Albert M. Holocaust testimony (HVT-4309) interviewed by Rik Hemmerijckx
Videotape testimony of Albert M., a non-Jew, who was born in Kessel-Lo, Belgium in 1917. He recalls becoming a master tailor; owning his own store; military draft in 1936 for eight months and again during German invasion; capture as a prisoner of war; release after eight weeks; returning home; becoming a Resistance courier; arrest in December 1943; incarceration in Breendonk; never revealing information during torture; starvation and slave labor digging ditches; frequent executions, including his friends; a privileged assignment as a tailor; transfer six months later to Buchenwald, Dora, then Harzungen; crude treatment for infections; sharing tobacco rations with others; a death march; escaping with several others; receiving food from locals; liberation by Soviet troops; transfer to the United States occupied area; repatriation a few days later; and marriage in 1952. Mr.
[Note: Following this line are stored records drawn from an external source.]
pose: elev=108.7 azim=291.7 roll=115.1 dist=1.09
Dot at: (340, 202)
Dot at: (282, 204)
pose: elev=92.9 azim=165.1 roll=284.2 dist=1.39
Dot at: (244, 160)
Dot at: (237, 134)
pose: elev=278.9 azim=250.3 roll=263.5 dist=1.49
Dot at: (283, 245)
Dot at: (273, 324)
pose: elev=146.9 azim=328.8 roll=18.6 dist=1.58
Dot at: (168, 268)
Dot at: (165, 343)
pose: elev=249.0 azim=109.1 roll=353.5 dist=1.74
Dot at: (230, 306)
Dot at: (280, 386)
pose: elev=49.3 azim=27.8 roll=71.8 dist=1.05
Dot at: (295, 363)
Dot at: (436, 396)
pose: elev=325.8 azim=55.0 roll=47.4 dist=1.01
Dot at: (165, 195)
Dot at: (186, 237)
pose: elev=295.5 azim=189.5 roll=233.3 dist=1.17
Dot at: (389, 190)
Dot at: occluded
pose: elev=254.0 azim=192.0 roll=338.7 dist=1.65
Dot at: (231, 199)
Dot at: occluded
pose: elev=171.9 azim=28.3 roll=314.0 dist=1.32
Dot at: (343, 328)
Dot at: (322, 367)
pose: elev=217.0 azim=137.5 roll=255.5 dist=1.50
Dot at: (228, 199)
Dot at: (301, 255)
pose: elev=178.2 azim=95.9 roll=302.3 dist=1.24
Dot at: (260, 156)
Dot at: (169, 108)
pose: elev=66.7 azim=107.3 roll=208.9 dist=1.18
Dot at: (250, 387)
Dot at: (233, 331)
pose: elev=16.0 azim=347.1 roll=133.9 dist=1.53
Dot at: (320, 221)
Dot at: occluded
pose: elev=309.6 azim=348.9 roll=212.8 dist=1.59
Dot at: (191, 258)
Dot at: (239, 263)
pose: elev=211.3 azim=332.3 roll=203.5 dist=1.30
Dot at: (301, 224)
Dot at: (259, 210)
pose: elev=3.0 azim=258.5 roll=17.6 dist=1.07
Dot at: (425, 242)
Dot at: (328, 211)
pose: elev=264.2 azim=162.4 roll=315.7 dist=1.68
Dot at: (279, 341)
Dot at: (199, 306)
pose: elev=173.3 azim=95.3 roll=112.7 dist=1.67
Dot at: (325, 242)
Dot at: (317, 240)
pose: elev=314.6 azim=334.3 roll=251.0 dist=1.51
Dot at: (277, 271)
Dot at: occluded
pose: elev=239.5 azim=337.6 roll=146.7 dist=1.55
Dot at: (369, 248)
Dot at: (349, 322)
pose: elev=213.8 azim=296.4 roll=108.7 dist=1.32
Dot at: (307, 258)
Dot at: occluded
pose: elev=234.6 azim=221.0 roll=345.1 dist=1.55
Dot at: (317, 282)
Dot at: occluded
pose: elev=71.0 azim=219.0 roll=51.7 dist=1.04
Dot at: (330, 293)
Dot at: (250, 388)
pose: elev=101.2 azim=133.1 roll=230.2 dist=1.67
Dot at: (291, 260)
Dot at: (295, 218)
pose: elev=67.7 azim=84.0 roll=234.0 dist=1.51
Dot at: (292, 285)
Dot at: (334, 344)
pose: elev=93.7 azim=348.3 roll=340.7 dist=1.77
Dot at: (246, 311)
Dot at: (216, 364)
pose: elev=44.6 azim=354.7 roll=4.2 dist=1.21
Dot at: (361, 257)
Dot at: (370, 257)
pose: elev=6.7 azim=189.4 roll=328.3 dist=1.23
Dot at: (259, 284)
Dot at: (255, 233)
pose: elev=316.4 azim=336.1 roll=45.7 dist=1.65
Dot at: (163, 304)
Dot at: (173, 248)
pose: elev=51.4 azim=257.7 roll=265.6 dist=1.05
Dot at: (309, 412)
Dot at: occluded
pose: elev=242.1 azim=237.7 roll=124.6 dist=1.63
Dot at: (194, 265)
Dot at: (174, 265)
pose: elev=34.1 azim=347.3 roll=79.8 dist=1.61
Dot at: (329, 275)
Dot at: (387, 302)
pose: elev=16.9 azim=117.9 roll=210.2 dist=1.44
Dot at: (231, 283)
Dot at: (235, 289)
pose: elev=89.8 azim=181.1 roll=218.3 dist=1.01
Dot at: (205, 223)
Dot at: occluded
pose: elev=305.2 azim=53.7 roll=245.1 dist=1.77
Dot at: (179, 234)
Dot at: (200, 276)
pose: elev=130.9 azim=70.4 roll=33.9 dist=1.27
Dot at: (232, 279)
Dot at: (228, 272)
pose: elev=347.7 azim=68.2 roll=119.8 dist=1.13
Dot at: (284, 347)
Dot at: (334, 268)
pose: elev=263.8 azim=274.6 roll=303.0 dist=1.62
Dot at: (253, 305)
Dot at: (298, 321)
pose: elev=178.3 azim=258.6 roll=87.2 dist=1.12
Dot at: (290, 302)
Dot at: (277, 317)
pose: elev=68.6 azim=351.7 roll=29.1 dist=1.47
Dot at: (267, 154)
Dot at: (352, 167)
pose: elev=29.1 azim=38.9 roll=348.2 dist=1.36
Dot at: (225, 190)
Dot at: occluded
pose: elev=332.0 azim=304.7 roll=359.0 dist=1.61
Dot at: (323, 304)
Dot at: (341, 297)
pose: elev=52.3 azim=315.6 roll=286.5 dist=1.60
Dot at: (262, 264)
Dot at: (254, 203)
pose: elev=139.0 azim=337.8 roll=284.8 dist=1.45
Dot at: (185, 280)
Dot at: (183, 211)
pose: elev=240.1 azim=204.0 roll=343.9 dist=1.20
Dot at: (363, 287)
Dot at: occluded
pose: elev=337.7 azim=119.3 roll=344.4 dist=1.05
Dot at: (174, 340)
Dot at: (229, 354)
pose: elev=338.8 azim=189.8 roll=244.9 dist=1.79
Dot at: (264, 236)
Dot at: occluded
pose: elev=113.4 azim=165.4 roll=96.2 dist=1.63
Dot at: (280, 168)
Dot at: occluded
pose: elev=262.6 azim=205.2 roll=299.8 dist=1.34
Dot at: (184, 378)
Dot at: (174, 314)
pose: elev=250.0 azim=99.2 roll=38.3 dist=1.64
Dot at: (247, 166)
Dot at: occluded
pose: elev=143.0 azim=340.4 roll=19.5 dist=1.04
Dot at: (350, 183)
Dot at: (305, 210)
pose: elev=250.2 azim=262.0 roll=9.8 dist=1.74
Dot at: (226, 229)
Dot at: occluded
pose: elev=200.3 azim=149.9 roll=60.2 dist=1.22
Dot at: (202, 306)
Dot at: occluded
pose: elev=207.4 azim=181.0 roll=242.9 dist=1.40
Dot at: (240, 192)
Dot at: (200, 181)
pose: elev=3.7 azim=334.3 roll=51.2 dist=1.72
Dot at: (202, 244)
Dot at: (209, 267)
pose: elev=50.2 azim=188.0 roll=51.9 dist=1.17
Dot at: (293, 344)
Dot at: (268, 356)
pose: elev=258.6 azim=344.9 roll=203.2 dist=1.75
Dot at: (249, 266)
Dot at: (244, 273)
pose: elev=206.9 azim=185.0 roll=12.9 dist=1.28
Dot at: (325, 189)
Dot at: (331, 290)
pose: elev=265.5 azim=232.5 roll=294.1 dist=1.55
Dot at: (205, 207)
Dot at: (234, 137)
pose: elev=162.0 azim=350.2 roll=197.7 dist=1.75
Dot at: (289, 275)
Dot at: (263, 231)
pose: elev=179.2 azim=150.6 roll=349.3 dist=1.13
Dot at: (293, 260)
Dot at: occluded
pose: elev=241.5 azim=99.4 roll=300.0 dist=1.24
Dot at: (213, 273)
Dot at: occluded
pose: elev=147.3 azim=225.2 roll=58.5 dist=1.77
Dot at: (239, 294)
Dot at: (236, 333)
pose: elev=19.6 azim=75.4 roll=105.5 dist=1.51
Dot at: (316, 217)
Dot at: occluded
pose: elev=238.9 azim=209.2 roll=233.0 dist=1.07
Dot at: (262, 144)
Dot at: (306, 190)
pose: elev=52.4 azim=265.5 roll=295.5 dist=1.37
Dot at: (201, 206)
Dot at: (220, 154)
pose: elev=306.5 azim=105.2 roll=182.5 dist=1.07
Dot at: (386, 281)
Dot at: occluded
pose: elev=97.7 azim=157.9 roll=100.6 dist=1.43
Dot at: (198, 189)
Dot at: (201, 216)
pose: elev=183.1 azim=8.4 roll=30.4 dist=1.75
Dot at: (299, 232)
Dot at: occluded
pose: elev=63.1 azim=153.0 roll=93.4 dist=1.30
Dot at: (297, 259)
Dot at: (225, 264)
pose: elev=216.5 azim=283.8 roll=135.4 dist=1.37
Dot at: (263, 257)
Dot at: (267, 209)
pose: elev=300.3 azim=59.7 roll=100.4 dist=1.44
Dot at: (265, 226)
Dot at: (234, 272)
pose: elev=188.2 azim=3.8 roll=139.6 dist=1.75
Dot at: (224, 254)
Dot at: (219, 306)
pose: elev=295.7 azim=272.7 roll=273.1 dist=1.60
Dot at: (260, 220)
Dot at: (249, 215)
M. recalls losing hope of surviving while at the same time willing himself to survive; persistent health issues resulting from his experiences; leadership roles in former partisan organizations; and sharing his experiences with students in classes in schools and at Breendonk.
- Kessel-Lo, Belgium : Fondation Auschwitz, 2002
- Interview Date
- July 9, 2002.
- 2 copies: Betacam SP dub; and 1/2 in. VHS with time coding.
- Cite As
- Albert M. Holocaust Testimony (HVT-4309). Fortunoff Video Archive for Holocaust Testimonies, Yale University Library.